Activity
Review the material and extract every line in which the word "following" occurs.

Available data
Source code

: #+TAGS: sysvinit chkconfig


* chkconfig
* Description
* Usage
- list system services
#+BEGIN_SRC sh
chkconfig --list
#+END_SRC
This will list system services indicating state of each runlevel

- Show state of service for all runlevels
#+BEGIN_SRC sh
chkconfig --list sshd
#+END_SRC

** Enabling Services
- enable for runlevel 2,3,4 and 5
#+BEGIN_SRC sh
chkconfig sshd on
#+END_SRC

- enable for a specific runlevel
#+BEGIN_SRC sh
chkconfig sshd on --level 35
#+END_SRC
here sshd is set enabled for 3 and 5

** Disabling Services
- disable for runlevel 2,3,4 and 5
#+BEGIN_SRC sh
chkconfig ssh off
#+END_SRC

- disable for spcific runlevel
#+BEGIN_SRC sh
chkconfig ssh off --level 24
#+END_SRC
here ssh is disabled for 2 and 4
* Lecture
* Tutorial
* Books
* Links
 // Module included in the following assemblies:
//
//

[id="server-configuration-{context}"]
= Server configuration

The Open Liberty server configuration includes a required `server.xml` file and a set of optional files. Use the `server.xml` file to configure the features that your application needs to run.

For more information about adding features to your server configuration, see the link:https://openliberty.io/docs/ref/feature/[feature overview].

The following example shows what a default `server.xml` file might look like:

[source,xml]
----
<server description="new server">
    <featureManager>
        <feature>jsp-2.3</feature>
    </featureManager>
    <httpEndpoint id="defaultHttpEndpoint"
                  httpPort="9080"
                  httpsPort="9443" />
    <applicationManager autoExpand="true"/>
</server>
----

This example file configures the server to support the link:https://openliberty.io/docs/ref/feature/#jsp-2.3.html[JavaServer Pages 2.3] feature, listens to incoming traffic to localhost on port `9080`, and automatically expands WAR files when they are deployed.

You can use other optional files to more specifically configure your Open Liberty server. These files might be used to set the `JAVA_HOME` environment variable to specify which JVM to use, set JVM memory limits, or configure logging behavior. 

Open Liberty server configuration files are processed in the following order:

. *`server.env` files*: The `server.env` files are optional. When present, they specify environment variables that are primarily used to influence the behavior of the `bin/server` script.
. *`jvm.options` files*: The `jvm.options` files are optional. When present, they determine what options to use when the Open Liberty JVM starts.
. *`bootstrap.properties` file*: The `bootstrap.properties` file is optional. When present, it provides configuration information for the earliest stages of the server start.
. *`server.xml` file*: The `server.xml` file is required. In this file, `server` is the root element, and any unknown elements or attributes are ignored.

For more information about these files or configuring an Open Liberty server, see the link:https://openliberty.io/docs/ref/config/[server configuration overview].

Final answer
 // Module included in the following assemblies:
The following example shows what a default `server.xml` file might look like:
Open Liberty server configuration files are processed in the following order:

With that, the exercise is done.